The DCAT-AP preferred way to address this is the following:

a) DCAT-AP: dcat:theme is restricted to the Dataset Theme Vocabulary b) for any other theming/category create subproperty of dcat:theme or dct:subject with the appropriate codelist

This approach will

And yes, this promotes implicitly the Dataset Theme Vocabulary as the prime theme list. But since this has been designed to cover the whole public administration domains (very broad thus) it is well suited for that.

Also such mapping between codelists is partially an arbitrary decision and often is not "perfect". Therefore this should be in the hands of those that need to act upon the mapping. As DCAT-AP community we cannot decide if which Dataset theme the ISO category "elevation" should have. We can mandate one should use a mapping, but maintaining a mapping without domain specific knowledge is hard and unfeasible. Thus if the INSPIRE community wants to come with an managed agreed mapping, then this could be included in the specification by reference.

Maybe I am oversimplifying but I believe there no need to make this mapping besides "supporting the editors of INSPIRE metadata to provide suggested value". And sharing that insight with the community. As such the portal can take benefit from the slightly different perspectives to support discoverability.

jakubklimek commented 11 months ago

I agree with @bertvannuffelen .

Just one minor comment - given that dcat:theme uses the Data theme vocabulary, I see as problematic to suggest that other vocabularies could use subproperties of dcat:theme in the RDFS sense for other vocabularies.

If I create a subproperty of dcat:theme, I expect it to share all restrictions of dcat:theme, including the mandatory vocabulary, which I view as a kind of range definition, even though this is not expressed in RDFS.

I would therefore suggest using dct:subject or its subproperties, where DCAT-AP has no similar restrictions.

idevisser commented 11 months ago

The problem is that the value list has a policy approach. Much geodata cannot be classified into a policy domain because it concerns a specific physical occurrence; topographical maps, aerial photographs of height and depth, etc. I am not in favor of polluting policy themes with data, where an arbitrary theme is given because it needs to be filled in. I am not in favor of contaminating policy themes with data, where an arbitrary theme is given because it needs to be filled in. This ultimately produces unusable information for the user. This situation can be prevented by adding an other value or not making the value list mandatory. That may be preferable, because it can also solve other problems.

The comment about the restrictions on subproperties raises another question for me; how can I include multiple themes that could come from different vocabularies?

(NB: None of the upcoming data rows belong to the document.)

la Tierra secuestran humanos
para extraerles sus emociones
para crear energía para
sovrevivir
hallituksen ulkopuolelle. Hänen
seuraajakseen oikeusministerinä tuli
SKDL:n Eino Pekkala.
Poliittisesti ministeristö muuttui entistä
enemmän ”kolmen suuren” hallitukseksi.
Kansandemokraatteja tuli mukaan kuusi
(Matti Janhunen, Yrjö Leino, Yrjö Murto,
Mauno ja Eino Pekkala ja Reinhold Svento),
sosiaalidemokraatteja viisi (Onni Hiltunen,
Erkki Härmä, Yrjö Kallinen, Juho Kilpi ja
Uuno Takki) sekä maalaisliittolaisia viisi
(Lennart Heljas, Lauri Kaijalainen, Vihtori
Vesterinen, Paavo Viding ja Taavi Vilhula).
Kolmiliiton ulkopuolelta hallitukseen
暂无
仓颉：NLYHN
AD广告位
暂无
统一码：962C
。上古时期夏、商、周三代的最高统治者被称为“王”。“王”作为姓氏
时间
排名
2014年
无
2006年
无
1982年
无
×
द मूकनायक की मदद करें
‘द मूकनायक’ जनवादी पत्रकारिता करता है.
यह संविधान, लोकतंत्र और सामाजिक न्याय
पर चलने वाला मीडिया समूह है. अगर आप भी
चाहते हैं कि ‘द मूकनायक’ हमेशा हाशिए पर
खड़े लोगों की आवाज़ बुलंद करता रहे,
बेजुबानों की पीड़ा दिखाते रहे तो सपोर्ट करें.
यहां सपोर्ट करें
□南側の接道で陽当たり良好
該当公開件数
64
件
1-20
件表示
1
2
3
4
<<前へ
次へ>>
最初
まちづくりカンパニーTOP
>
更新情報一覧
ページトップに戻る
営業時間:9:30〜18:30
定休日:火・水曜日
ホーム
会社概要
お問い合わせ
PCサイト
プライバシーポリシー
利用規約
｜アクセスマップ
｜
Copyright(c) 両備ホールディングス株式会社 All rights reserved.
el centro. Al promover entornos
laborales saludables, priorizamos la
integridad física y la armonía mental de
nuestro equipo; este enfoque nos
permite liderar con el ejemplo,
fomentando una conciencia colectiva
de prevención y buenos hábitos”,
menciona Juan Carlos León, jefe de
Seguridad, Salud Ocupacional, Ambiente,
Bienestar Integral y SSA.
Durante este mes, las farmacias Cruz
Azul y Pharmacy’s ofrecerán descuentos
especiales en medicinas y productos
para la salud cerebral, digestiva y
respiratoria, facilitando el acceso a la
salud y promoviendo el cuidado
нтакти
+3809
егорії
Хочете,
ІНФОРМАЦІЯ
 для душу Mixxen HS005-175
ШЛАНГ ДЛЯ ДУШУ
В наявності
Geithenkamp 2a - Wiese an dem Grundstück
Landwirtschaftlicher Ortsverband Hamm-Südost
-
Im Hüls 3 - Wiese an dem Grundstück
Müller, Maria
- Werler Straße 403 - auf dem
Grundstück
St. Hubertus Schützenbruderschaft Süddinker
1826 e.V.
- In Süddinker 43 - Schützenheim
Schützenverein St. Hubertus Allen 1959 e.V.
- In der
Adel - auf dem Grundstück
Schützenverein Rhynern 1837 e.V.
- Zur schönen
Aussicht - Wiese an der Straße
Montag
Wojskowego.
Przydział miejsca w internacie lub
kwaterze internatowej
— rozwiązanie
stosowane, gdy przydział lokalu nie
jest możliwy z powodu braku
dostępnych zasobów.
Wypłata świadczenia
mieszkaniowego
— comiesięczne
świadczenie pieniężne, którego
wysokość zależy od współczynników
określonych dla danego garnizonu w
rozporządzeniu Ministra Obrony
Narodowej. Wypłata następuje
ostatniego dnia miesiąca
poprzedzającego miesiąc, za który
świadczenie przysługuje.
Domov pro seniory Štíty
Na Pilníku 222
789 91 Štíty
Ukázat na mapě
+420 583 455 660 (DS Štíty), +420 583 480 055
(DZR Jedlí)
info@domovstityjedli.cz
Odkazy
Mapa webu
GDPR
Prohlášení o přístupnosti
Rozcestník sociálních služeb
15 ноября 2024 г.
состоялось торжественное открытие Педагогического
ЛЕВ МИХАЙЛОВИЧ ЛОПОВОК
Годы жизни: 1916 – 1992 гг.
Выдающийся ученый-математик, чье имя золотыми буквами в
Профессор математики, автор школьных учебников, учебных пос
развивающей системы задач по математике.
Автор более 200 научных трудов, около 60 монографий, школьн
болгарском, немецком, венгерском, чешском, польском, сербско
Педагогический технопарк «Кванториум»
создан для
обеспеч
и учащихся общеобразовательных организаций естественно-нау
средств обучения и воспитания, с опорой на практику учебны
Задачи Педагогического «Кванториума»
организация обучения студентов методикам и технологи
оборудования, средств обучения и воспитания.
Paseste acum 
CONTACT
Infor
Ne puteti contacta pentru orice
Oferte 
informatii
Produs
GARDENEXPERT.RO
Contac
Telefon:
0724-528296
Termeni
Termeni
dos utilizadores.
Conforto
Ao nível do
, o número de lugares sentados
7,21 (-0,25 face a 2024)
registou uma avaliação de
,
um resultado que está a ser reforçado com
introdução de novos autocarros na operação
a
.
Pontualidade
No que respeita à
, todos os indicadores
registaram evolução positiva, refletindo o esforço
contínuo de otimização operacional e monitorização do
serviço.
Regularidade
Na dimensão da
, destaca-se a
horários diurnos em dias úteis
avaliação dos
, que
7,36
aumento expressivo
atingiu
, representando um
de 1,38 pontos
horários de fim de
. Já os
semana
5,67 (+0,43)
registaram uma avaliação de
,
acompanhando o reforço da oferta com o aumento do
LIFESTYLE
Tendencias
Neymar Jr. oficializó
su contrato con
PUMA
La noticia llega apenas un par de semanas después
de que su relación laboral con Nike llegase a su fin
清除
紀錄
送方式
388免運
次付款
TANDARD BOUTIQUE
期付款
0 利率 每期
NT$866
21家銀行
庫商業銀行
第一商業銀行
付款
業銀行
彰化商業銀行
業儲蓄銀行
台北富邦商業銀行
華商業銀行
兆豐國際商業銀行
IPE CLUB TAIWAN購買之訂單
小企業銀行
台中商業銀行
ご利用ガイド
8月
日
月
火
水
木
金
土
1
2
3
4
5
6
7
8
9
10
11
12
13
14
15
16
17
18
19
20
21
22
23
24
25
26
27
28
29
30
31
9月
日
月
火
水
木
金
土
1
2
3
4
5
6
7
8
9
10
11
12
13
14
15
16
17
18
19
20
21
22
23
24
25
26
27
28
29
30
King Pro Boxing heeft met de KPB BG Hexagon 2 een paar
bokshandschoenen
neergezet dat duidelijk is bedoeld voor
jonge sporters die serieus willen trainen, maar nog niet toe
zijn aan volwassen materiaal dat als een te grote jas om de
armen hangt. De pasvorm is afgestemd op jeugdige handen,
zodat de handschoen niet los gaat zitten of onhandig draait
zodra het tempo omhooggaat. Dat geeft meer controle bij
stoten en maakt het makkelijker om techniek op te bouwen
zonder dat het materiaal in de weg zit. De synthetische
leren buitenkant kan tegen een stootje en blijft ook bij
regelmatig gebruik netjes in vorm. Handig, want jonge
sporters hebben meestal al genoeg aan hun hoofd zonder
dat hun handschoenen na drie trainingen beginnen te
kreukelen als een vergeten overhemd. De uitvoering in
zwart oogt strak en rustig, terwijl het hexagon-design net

jakubklimek commented 7 months ago

Just to make the issue description complete, there is a mapping of ISO 19115 topic categories and the INSPIRE spatial data themes and from there, a mapping of INSPIRE spatial data themes and the MDR data themes developed as part of the work on GeoDCAT-AP present in https://github.com/SEMICeu/iso-19139-to-dcat-ap/tree/master/alignments .

This however, does not resolve the issue that the mapping is not exact.